(Data excerpts)
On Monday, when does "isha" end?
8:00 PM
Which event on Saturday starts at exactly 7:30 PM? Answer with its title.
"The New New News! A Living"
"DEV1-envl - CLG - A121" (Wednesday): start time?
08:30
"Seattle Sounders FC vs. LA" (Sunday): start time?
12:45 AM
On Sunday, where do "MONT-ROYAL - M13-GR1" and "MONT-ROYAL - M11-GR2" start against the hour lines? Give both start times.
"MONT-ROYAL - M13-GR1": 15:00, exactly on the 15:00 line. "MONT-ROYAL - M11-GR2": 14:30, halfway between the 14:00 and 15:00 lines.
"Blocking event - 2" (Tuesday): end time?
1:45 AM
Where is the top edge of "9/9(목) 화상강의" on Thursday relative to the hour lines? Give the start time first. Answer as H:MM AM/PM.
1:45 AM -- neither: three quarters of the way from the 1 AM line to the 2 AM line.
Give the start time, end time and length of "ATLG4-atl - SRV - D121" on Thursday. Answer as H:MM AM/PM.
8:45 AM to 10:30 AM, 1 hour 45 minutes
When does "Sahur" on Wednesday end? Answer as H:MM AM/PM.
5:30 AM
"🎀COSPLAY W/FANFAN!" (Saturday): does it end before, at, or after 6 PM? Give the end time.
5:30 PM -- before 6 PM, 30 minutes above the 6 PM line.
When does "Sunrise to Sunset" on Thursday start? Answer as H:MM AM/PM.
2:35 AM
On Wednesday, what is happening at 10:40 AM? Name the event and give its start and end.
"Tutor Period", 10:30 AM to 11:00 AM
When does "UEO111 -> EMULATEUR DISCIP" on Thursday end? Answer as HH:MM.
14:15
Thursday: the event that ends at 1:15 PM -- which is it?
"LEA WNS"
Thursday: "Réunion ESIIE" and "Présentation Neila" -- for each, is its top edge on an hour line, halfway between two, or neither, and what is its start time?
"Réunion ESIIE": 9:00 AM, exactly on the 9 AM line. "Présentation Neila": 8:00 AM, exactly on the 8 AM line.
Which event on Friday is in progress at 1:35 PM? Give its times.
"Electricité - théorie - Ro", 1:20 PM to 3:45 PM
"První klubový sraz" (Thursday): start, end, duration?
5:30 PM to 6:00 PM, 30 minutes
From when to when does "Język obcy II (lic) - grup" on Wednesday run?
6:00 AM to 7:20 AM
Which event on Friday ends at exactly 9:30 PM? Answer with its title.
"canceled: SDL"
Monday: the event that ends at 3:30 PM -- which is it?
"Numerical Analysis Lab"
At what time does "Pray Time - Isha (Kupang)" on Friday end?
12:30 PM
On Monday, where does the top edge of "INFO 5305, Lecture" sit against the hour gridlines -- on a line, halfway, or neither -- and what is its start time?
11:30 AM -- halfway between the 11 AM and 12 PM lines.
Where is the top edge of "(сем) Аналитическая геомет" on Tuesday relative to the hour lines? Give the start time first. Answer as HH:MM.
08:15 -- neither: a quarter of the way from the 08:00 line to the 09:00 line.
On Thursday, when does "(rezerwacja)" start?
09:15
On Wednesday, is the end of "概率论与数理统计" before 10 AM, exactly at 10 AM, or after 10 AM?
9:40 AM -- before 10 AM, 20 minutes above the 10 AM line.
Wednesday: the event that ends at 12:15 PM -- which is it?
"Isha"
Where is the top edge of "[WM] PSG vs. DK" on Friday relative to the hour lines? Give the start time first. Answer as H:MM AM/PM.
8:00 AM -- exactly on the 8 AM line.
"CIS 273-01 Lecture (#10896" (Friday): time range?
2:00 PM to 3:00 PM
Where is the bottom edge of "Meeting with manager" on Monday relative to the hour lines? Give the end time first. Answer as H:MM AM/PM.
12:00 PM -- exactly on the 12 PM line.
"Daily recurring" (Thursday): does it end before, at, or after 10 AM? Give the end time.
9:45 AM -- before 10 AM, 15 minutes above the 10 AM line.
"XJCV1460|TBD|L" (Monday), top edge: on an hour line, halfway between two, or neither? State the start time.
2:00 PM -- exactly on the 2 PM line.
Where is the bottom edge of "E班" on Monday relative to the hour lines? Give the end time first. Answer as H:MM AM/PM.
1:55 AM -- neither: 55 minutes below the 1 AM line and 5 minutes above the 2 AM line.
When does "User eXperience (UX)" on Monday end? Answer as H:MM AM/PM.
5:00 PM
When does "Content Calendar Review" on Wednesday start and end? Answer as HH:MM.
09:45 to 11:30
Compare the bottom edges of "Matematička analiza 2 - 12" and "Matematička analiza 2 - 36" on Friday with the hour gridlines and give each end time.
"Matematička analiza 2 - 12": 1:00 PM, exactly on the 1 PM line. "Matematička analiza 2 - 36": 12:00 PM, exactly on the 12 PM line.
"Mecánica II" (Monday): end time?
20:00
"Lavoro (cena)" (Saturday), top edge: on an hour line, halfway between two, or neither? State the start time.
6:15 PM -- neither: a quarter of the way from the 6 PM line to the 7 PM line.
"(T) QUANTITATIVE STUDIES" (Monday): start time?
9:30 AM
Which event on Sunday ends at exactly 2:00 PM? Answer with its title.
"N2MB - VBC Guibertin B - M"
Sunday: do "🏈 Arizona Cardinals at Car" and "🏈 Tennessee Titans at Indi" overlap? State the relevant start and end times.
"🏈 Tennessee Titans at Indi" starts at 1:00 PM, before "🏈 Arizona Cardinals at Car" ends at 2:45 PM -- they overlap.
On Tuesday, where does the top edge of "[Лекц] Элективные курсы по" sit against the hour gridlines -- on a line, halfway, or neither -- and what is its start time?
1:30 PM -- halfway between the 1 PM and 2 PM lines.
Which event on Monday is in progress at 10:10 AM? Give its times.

» SHORT TASK:
Copy out word for word the stretch from the line containing "Which event on Sunday" through the line containing "- VBC Guibertin".

» CORRECT OUTPUT:
Which event on Sunday ends at exactly 2:00 PM? Answer with its title.
"N2MB - VBC Guibertin B - M"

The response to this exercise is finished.